Task to carry out - Where a line of the material contains the string "feature", copy that line.

%%

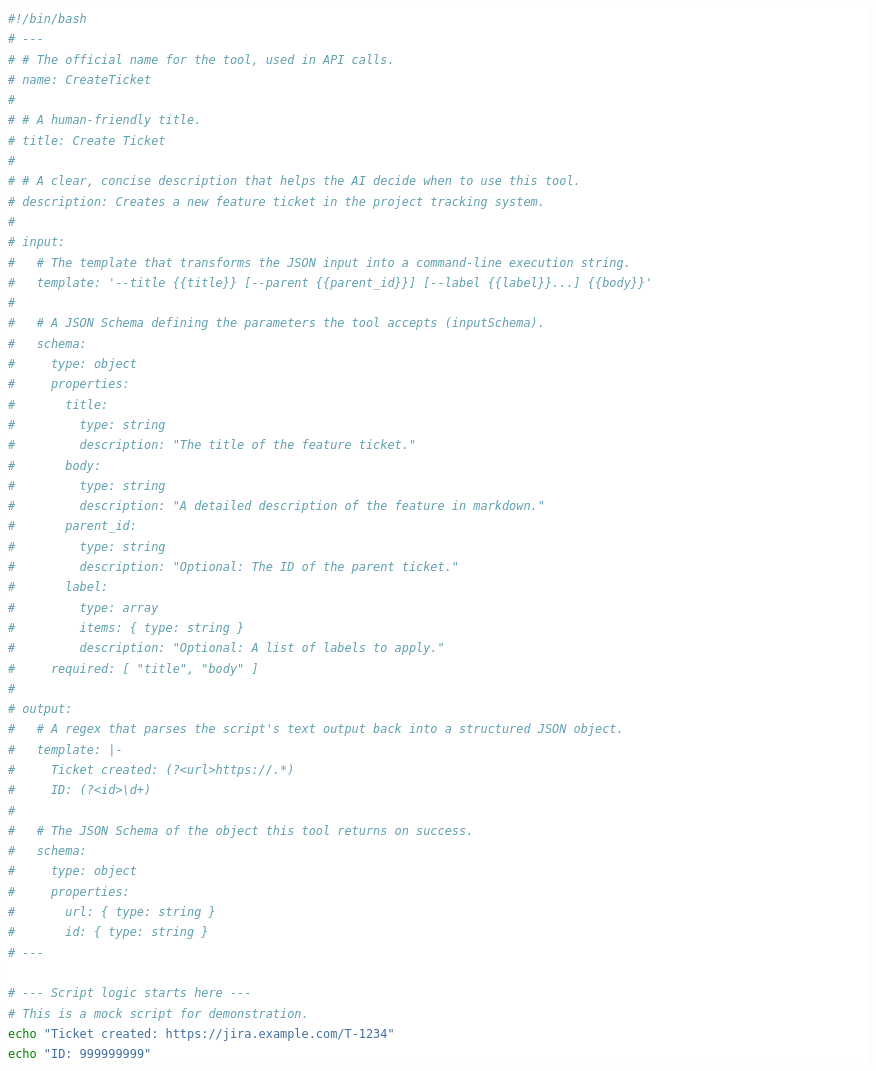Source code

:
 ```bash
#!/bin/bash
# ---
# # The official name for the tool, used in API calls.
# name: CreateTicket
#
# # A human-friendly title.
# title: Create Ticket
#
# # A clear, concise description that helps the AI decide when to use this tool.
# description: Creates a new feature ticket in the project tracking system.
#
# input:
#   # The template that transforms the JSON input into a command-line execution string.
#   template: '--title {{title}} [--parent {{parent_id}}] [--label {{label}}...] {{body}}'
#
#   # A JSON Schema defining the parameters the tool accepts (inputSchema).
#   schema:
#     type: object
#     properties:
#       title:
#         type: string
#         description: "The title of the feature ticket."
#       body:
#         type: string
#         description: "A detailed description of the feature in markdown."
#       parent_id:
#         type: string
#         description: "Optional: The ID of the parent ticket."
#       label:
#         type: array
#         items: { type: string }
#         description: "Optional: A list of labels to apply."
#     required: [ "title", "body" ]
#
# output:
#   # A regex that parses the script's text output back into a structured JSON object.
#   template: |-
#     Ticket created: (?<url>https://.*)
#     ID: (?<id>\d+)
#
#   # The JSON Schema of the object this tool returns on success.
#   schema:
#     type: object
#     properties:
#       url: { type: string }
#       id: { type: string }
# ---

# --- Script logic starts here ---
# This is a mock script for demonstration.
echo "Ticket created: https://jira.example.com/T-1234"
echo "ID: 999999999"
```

%%
%%

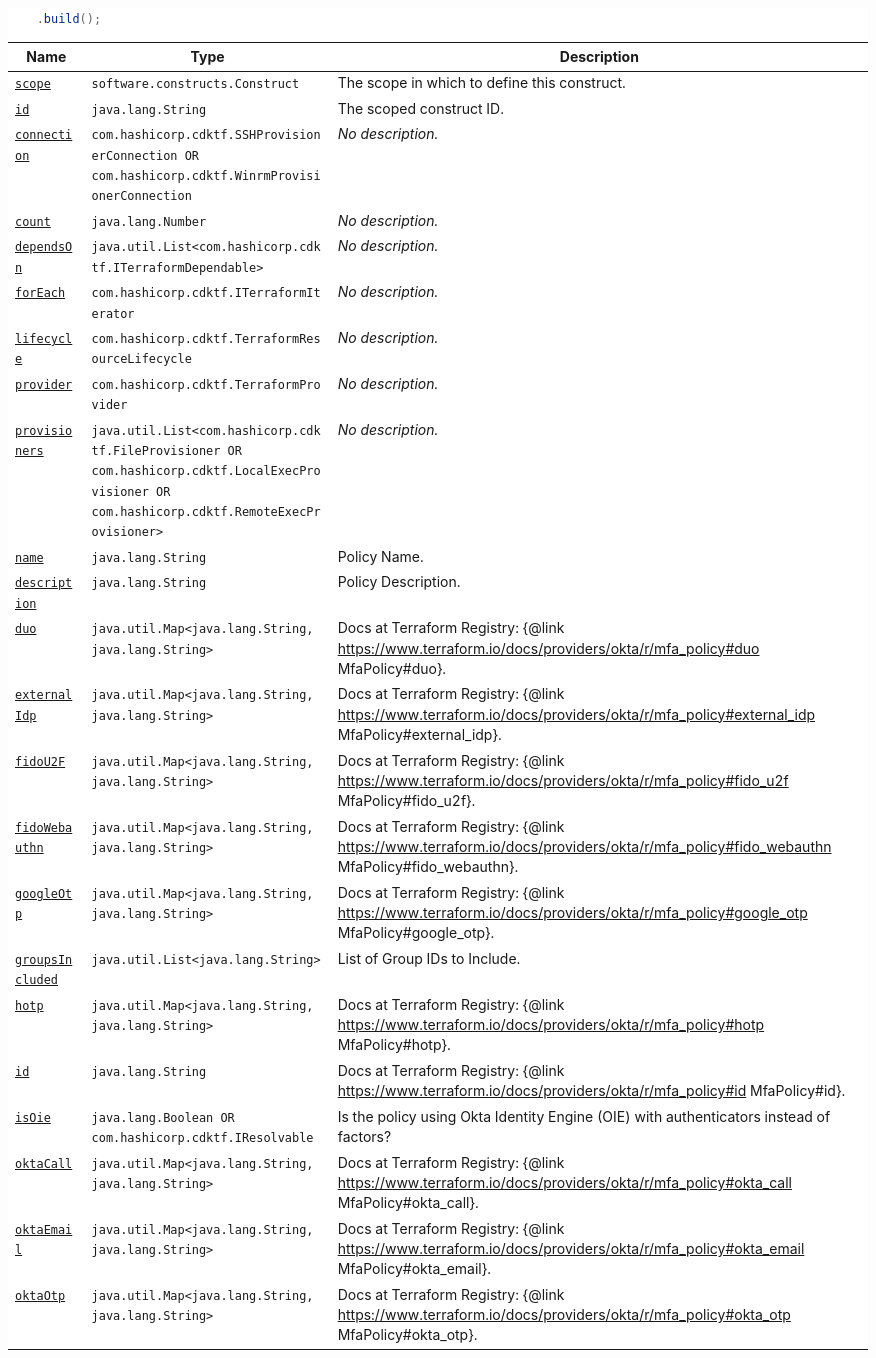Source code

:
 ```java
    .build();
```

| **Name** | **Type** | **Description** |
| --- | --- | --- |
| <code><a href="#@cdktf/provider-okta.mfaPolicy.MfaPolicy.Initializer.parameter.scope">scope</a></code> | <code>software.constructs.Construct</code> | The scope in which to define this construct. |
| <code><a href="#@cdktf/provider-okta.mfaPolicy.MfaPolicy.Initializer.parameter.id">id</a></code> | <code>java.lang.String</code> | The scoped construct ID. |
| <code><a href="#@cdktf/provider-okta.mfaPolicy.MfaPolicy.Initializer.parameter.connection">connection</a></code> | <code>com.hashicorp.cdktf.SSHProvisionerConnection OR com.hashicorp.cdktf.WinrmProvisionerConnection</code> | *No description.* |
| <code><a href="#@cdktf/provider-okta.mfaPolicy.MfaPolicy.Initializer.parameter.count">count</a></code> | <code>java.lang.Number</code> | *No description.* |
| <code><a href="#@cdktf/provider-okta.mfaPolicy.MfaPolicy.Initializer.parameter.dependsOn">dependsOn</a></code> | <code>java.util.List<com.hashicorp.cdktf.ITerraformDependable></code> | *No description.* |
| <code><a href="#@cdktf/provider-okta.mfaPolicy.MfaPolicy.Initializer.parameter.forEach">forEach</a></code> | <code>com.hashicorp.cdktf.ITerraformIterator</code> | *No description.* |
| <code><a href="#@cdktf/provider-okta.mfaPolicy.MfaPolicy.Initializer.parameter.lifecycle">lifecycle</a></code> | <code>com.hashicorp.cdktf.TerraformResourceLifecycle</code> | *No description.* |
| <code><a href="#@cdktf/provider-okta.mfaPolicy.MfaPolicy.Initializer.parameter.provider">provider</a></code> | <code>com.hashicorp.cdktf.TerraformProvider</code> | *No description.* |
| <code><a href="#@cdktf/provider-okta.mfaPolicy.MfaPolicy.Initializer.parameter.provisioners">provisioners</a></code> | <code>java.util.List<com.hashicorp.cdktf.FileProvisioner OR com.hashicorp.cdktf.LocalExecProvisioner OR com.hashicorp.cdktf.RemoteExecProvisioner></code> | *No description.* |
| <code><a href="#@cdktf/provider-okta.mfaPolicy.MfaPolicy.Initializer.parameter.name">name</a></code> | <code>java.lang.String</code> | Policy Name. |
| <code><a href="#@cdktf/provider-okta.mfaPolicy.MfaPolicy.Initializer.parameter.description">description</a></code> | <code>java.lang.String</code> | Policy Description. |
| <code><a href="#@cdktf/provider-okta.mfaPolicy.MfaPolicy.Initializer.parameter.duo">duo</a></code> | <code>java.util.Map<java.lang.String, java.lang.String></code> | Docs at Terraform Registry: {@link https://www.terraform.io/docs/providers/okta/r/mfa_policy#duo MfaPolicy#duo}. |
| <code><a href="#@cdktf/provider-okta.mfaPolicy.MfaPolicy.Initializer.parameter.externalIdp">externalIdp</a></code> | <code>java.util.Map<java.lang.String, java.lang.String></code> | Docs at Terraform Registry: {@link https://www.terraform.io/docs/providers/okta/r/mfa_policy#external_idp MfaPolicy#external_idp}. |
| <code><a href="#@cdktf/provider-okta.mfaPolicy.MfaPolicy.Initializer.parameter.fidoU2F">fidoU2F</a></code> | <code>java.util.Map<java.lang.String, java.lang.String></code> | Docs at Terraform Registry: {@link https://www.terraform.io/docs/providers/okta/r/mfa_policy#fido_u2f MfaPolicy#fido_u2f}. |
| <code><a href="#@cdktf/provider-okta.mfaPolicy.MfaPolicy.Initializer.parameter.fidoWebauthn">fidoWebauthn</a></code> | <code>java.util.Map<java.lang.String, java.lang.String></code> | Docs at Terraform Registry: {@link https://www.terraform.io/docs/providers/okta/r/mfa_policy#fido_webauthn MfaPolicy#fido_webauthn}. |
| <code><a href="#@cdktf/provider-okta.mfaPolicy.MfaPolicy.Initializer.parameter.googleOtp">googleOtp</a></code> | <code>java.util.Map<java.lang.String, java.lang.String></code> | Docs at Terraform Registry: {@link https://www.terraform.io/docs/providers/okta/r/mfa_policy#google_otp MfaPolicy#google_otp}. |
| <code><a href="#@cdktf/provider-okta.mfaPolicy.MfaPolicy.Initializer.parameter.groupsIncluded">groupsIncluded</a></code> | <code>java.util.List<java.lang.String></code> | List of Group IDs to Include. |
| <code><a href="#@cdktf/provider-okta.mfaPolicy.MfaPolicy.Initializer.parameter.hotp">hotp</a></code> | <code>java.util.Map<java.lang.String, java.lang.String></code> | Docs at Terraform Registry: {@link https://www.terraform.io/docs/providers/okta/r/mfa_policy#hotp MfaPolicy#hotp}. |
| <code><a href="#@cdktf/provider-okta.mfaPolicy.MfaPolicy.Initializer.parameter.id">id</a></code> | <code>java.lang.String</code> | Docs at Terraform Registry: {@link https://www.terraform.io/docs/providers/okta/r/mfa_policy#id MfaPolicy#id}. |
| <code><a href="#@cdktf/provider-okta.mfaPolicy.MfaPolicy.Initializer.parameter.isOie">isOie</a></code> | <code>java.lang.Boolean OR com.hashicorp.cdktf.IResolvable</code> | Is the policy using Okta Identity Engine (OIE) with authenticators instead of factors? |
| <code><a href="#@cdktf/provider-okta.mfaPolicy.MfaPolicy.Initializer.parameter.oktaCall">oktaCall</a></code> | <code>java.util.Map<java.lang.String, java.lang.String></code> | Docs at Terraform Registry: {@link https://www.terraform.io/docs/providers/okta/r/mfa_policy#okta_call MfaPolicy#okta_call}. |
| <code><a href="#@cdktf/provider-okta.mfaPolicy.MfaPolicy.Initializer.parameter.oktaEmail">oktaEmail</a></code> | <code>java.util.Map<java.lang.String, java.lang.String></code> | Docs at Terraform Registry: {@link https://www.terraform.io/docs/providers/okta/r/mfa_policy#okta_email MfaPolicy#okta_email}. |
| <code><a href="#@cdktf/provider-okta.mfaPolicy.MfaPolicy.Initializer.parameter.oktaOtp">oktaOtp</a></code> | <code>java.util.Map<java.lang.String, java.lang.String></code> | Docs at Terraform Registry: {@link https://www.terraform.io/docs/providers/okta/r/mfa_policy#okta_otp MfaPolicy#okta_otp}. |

%%
%%

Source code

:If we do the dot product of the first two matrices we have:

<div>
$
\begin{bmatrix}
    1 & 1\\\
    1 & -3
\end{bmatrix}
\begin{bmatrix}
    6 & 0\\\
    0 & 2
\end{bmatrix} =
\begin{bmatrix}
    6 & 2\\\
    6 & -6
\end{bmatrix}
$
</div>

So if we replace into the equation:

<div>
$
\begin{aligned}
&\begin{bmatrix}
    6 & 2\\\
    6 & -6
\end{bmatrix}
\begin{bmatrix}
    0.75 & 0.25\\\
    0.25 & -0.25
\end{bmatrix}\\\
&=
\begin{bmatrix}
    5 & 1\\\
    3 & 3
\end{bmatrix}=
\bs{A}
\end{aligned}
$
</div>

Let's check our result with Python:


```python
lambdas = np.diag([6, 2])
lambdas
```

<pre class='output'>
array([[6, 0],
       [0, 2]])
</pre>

%%

Finished exercise -
# description: Creates a new feature ticket in the project tracking system.
#         description: "The title of the feature ticket."
#         description: "A detailed description of the feature in markdown."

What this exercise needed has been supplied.